A single dose of primaquine (PQ) can be added for its gametocytocidal properties and for decreasing transmission to an arteminin-based combination treatment (ACT). However, PQ use has been and is still limited by its haematological toxicity (haemolytic anaemia), particularly in individuals with glucose-6-phosphate dehydrogenase deficiency (G6PDd). Such an effect is dose dependent and may be much lower with decreasing doses. We aim at establishing the lowest possible gametocytocidal dose of PQ in asymptomatic malaria carriers. The study will be carried out in 2 rural sites in the Gambia, each with an insectary necessary for the direct membrane feeding assays (DMFA). Asymptomatic malaria carriers will be identified by screening the general population. Individuals fulfilling the inclusion/exclusion criteria will be randomised to one of the 4 arms, i.e. dihydroartemisinin-piperaquine either alone or with PQ at the recommended or at two lower doses. After treatment individuals will be followed at day 3, and then weekly until day 42. Gametocytaemia after treatment will be measured at each scheduled visit by molecular tools. We will measure by DMFA infectiousness to mosquitoes at day 7 in a subgroup of study subjects. Perceptions of: (i) asymptomatic carriage and non-adherence to treatment, and their influence on transmission; (ii) benefits, inconveniences and risks of adherence to PQ treatment among asymptomatic malaria carriers will be assessed by qualitative and quantitative methods. The study has been powered to show a significant difference between the dihydroartemisinin-piperaquine arm alone and that with the recommend PQ dosage. In addition, the study will be able to show non-inferiority (7-8% non-inferiority limit) between the PQ recommended dose and the lower ones.

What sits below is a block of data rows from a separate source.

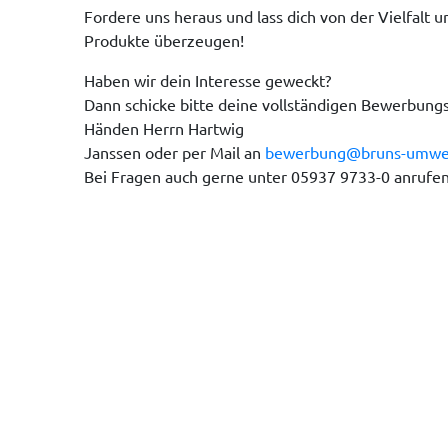
Fordere uns heraus und lass dich von der Vielfalt u
Produkte überzeugen!
Haben wir dein Interesse geweckt?
Dann schicke bitte deine vollständigen Bewerbung
Händen Herrn Hartwig
Janssen oder per Mail an
bewerbung@bruns-umwel
Bei Fragen auch gerne unter 05937 9733-0 anrufen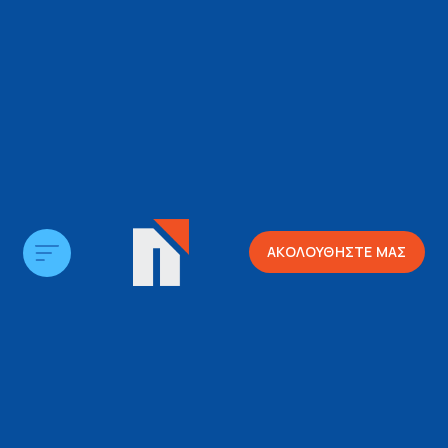
ΑΚΟΛΟΥΘΗΣΤΕ ΜΑΣ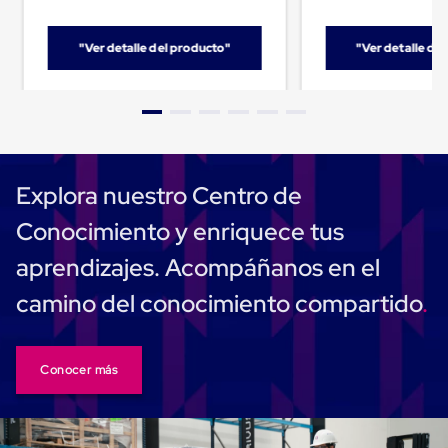
para
Emplayar
Preestirado
"Ver detalle del producto"
"Ver detalle de
Pelicula
Plastica
Stretch
Hood
Manejo
de
carga
sin
Explora nuestro Centro de
tarimas
Slip
Conocimiento y enriquece tus
Sheet
Slip
aprendizajes. Acompáñanos en el
Sheet
de
camino del conocimiento compartido
Plastico
Slip
Sheet
de
Conocer más
Carton
Tarimas
Tarimas
de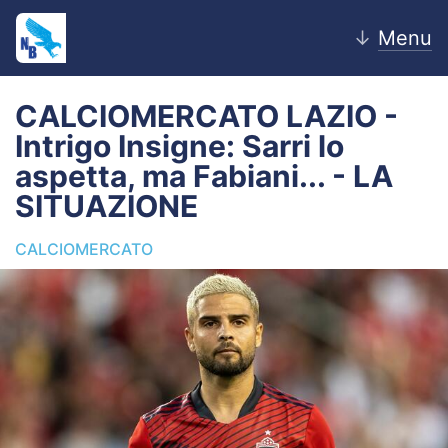
↓
Menu
CALCIOMERCATO LAZIO -
Intrigo Insigne: Sarri lo
Home
aspetta, ma Fabiani... - LA
SITUAZIONE
News
CALCIOMERCATO
Editoriale
Pagelle
Settore Giovanile
Lazio Women
Calciomercato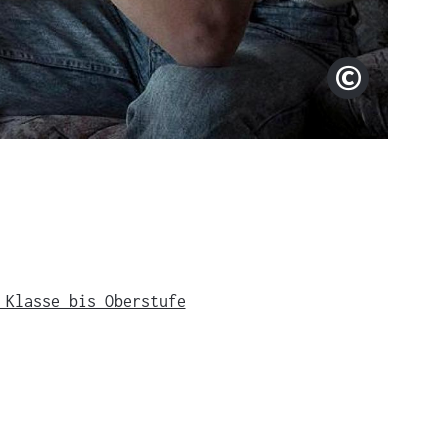
ARD
Copyright
 Klasse bis Oberstufe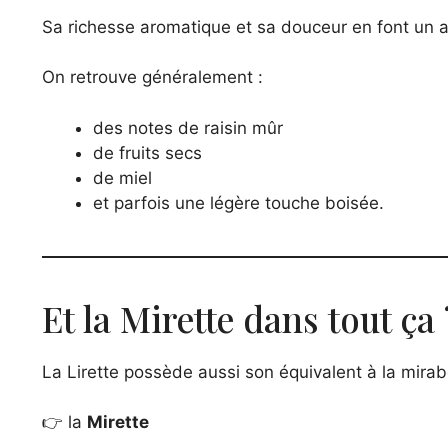
Sa richesse aromatique et sa douceur en font un apé
On retrouve généralement :
des notes de raisin mûr
de fruits secs
de miel
et parfois une légère touche boisée.
Et la Mirette dans tout ça 
La Lirette possède aussi son équivalent à la mirabe
👉 la
Mirette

The proposed research program has the potential of having a large impact on the way malaria control and elimination are tackled in sub-Saharan Africa. It will provide the necessary data for the potential use of a lower-than-recommended dose of primaquine to eliminate gametocytes from malaria infected individuals, hence the potential of reducing transmission. When considering that, despite being recommended as a component of pre-elimination or an elimination program, primaquine is not used in sub-Saharan Africa, for fears of haematological toxicity, providing data on the gametocytocidal activity of lower doses can open the door for its large scale use. The assumption is the risk for haemolysis will be significantly lower with lower doses. This needs to be verified with an additional study in which glucose-6-phospate dehydrogenase deficient individuals will be treated with the new dose. Therefore, beneficiaries will be the populations living in malaria endemic countries, particularly those having achieved a good level of control, e.g. The Gambia, Zanzibar, and Sao Tome. It would be possible to administer primaquine to malaria patients attending health facilities, to asymptomatic carriers identified by systematic screening or to the whole population as a component of a mass drug administration program. The major benefit for subjects treated with primaquine at a lower dose will be the lower risk for serious adverse events, i.e. haemolytic anaemia. Assuming primaquine is deployed on a large scale, its impact on gametocytes and hence transmission will be beneficial for the whole population as it will reduce the risk of malaria.